Le président Berri a convoqué, hier jeudi, le bureau de l’Assemblée et la Commission de l’Administration et de la Justice, pour une réunion commune, à l’effet d’étudier la requête du palais de Justice.
Sur un autre plan, le chef du Législatif a défini sa position envers les tractations en cours, prélude à une éventuelle reprise des négociations de paix. De fait, il a émis les réflexions suivantes dans un discours prononcé au complexe culturel portant son nom à Tallet Ar-Radar: “La paix émane de la normalisation des relations interarabes et non des relations arabo-israéliennes”.
Puis, mettant en garde contre un excès d’optimisme, quant à l’assouplissement, par l’Etat hébreu, de ses positions suite à l’accession d’Ehud Barak à la présidence du Conseil, il a enchaîné: “La paix est un besoin autant syrien que libanais. Cependant, nous aspirons à une paix juste et globale, basée sur les résolutions de la Légalité internationale, lesquelles exigent un retrait israélien immédiat et inconditionnel des territoires arabes.”
Et d’enchaîner: “Nous continuerons à soutenir la Résistance jusqu’à la libération de notre territoire, tout en rejetant le fait pour notre voisin du Sud de la taxer de terrorisme, alors qu’Israël pratique le terrorisme d’Etat. Notre unité nationale et notre destin commun constituent les piliers stables sur base desquels nous édifions l’avenir.”
M. Berri s’est montré pessimiste quant aux négociations avec Barak et ses émissaires. Partant du fait que “celui qui veut la paix ne retourne pas de Washington avec soixante avions de combat, en plus d’un soutien militaire et financier accru de l’Amérique.”
Enfin, en ce qui a trait aux remous fomentés, la semaine dernière par la “crise des libertés”, on peut dire que tout est rentré dans l’ordre, suite aux prises de position des instances officielles.
En fait, le Pouvoir a détecté dans le branle-bas entretenu par la néo-opposition, une nouvelle cabale dirigée contre le “Cabinet des 16”, pour le mettre en mal avec les médias.
D’ailleurs, le Conseil des ministres a dénoncé, sans ambages, l’action pernicieuse des opposants, le président Hariri en tête, disant que cette dernière défigure l’image du Liban à l’étranger.
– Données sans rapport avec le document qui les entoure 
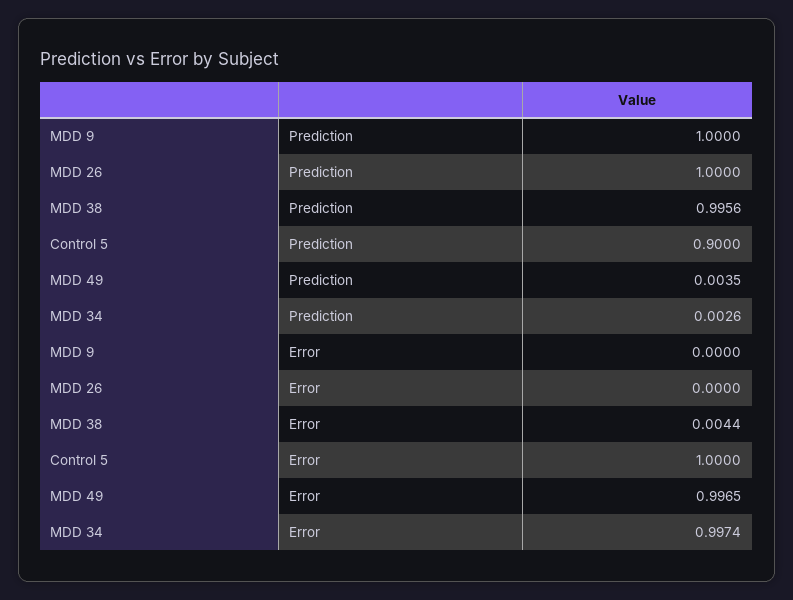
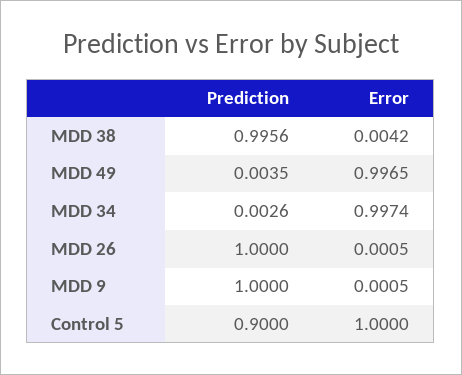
  {
    "MDD 9": {
      "Prediction": 1,
-     "Error": 0
+     "Error": 0.0005
    },
    "MDD 26": {
      "Prediction": 1,
-     "Error": 0
+     "Error": 0.0005
    },
    "MDD 38": {
      "Prediction": 0.9956,
-     "Error": 0.0044
+     "Error": 0.0042
    },
    "Control 5": {
      "Prediction": 0.9,
      "Error": 1
    },
    "MDD 49": {
      "Prediction": 0.0035,
      "Error": 0.9965
    },
    "MDD 34": {
      "Prediction": 0.0026,
      "Error": 0.9974
    }
  }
Il est apparu, en effet, que la “coterie” de M. Hariri a pris sur elle de propager des rumeurs alarmistes, en vue de discréditer le Grand Sérail.
Il y a lieu de faire état, à ce propos, de la renonciation aux poursuites qui avaient été engagées contre un certain nombre de confrères, entre autres: MM. Melhem Karam en sa qualité de rédacteur en chef de quatre publications; Jamil Mroué, Paul Salam, Mme Viviane S. Dagher et Salam Greishi.